Just because information technologies are undergoing change, this does not automatically mean that traditional IT business, including its system houses, has come to the end of its useful life. That being said, companies today do need to address the issue of further development. Otherwise, the specifically German channel model will be in serious trouble in 18 months at the latest.
Last month at the Hosting and Service Provider Summit 2014 I met with an interesting group of distribution, manufacturer and system house representatives to discuss the future of the classical IT business model. Traditional IT business is broken down into three areas: manufacturers, distributors and system houses. Whilst the core business of manufacturers is the development and production of computer systems, distributors and system houses operate as the point of contact between manufacturers and consumers. The distributors assume the retail and wholesale function while the system houses look after customers.
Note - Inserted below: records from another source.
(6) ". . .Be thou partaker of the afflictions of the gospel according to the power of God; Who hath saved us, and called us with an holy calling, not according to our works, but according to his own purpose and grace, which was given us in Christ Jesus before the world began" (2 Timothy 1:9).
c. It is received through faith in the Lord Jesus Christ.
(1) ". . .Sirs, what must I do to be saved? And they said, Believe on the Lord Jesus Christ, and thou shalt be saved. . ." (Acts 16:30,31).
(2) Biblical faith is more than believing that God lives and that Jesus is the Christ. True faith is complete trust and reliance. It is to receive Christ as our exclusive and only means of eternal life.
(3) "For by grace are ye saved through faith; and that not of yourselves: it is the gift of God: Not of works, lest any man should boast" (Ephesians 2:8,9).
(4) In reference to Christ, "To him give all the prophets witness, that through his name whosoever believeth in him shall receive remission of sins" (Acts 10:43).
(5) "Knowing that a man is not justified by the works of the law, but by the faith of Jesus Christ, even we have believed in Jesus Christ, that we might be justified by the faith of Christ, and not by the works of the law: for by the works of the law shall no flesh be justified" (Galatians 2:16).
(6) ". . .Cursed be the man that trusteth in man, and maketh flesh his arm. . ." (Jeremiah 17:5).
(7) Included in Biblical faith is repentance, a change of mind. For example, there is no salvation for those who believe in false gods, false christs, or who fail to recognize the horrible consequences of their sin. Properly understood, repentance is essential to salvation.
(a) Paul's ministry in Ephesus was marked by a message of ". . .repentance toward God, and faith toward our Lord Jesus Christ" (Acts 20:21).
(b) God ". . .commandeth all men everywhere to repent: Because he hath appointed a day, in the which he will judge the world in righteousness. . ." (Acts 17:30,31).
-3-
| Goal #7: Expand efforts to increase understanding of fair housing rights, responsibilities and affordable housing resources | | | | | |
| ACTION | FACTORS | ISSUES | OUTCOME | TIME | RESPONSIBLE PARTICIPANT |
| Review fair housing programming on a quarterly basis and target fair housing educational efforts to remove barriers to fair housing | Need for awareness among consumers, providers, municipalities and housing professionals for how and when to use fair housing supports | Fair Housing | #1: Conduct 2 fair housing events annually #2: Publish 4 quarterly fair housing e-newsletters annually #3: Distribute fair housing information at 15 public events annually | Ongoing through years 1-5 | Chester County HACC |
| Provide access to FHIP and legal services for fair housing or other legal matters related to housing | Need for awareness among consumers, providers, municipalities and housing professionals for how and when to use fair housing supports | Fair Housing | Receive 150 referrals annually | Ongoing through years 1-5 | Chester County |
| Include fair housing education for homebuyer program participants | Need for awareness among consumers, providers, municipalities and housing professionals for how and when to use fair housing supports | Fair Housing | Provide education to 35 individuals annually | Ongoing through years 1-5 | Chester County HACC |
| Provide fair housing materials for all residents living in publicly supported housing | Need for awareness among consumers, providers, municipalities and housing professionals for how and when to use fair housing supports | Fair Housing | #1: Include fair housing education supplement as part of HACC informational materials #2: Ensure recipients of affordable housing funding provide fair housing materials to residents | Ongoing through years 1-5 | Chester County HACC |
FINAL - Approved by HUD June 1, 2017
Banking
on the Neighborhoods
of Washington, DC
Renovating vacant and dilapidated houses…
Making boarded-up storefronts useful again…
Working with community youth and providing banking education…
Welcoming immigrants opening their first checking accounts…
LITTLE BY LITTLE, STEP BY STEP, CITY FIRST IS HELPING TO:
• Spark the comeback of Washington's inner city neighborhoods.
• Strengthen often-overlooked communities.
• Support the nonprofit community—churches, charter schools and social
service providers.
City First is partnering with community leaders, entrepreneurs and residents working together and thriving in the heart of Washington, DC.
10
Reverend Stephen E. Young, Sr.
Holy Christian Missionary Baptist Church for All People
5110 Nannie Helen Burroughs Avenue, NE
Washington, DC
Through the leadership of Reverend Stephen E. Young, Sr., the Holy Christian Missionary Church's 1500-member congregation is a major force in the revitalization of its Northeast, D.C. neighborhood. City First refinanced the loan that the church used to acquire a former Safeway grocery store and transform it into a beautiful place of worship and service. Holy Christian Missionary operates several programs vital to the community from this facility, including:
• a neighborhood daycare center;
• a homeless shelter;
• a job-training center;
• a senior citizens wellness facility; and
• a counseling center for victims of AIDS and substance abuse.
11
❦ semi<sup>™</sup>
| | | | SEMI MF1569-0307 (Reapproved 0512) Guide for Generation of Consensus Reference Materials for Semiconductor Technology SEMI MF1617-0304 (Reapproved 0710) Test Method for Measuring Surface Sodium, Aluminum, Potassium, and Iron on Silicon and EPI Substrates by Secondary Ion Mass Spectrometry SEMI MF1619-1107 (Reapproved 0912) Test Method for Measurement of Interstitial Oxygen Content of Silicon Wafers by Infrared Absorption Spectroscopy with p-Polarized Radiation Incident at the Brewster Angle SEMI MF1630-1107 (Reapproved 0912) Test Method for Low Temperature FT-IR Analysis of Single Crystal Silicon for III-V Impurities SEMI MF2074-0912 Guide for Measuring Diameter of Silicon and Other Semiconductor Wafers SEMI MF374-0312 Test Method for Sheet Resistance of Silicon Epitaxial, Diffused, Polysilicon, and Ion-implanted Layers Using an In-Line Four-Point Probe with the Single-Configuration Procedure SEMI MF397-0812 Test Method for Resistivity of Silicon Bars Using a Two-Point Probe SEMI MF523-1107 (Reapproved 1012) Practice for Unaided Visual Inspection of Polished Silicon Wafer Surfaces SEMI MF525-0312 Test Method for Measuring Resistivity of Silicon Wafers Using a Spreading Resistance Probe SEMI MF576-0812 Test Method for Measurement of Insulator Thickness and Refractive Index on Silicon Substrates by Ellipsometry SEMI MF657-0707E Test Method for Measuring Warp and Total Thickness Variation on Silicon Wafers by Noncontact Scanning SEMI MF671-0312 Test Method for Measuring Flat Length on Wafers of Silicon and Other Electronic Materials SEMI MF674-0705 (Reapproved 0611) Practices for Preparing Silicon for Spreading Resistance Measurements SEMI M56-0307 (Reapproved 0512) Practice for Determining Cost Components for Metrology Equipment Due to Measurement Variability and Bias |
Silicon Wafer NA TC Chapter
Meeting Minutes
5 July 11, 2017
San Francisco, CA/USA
This means that they assemble, store and service and sometimes even transport the devices. In this context, a system house is a service provider between the user and the manufacturer and offers either partial or complete solutions.
In light of recent developments, the following questions were put to the panel:
• What future lies ahead for the channel model, the three-part business model with different distribution channels?
• Is there any future at all for system houses?
• And how will distribution develop?
In light of the fact that Ingram Micro, one of the major distributors in IT business, now also wants to become a provider of cloud solutions, it quickly became clear that this was the wrong approach. That’s because manufacturing is not something for distribution. Admittedly opinions did differ when it came to the question as to whether the cloud is simply a further development of managed services (managed services are services which are provided for a certain period of time under framework agreements and which can be called as needed). This is definitely not the case because the cloud must be regarded and assessed as a completely new, independent IT concept. However, it is understandable that some classical manufacturers do not want to threaten their traditional core business.
Since traditional IT business in Germany is still doing very well, system houses, in particular, are enjoying good business today. This good news, however, is misleading because IT business is undergoing change. If system houses fail to take on the digital transformation today – in analogy to technical progress and the related social, economic and political changes – they will find themselves facing serious problems in 18 months from now at the latest. The only way to maintain Germany’s very own “channel” ecosystem is to deliberately launch internal company change.
The “channel” ecosystem
In order to achieve this goal, it is important that manufacturers, distributors and system houses do not operate on the market as traditional competitors – something that also became very clear in our group. Instead, they must act as allies and stand up to the big foreign providers who neither understand nor accept the German “channel” model. The common task now is to protect this ecosystem.